▶ _Exercise prompt_: Give as output the line that contains "plody z BIO zemědělství.", followed by every remaining line of the entries, unchanged and with nothing added.

▶ _Records for this exercise_:

*-*-*

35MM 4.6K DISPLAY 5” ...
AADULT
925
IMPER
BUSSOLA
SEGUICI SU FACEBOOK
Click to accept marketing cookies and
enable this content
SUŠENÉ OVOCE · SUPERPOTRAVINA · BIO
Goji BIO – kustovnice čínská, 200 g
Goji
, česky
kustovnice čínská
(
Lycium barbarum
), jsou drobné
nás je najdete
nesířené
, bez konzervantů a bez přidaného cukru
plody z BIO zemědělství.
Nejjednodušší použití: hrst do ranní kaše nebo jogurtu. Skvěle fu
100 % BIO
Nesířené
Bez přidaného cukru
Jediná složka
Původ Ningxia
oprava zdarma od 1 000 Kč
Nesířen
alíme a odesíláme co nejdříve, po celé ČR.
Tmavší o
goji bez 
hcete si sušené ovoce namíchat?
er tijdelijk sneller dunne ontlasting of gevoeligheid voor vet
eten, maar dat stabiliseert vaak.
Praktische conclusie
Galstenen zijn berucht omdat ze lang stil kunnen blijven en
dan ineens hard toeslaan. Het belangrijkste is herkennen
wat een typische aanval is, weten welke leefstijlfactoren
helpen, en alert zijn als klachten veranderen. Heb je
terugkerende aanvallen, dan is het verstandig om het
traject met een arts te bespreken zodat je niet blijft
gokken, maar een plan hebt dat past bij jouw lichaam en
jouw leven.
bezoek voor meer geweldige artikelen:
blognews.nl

*-*-*

▶ _Your response_:
plody z BIO zemědělství.
Nejjednodušší použití: hrst do ranní kaše nebo jogurtu. Skvěle fu
100 % BIO
Nesířené
Bez přidaného cukru
Jediná složka
Původ Ningxia
oprava zdarma od 1 000 Kč
Nesířen
alíme a odesíláme co nejdříve, po celé ČR.
Tmavší o
goji bez 
hcete si sušené ovoce namíchat?
er tijdelijk sneller dunne ontlasting of gevoeligheid voor vet
eten, maar dat stabiliseert vaak.
Praktische conclusie
Galstenen zijn berucht omdat ze lang stil kunnen blijven en
dan ineens hard toeslaan. Het belangrijkste is herkennen
wat een typische aanval is, weten welke leefstijlfactoren
helpen, en alert zijn als klachten veranderen. Heb je
terugkerende aanvallen, dan is het verstandig om het
traject met een arts te bespreken zodat je niet blijft
gokken, maar een plan hebt dat past bij jouw lichaam en
jouw leven.
bezoek voor meer geweldige artikelen:
blognews.nl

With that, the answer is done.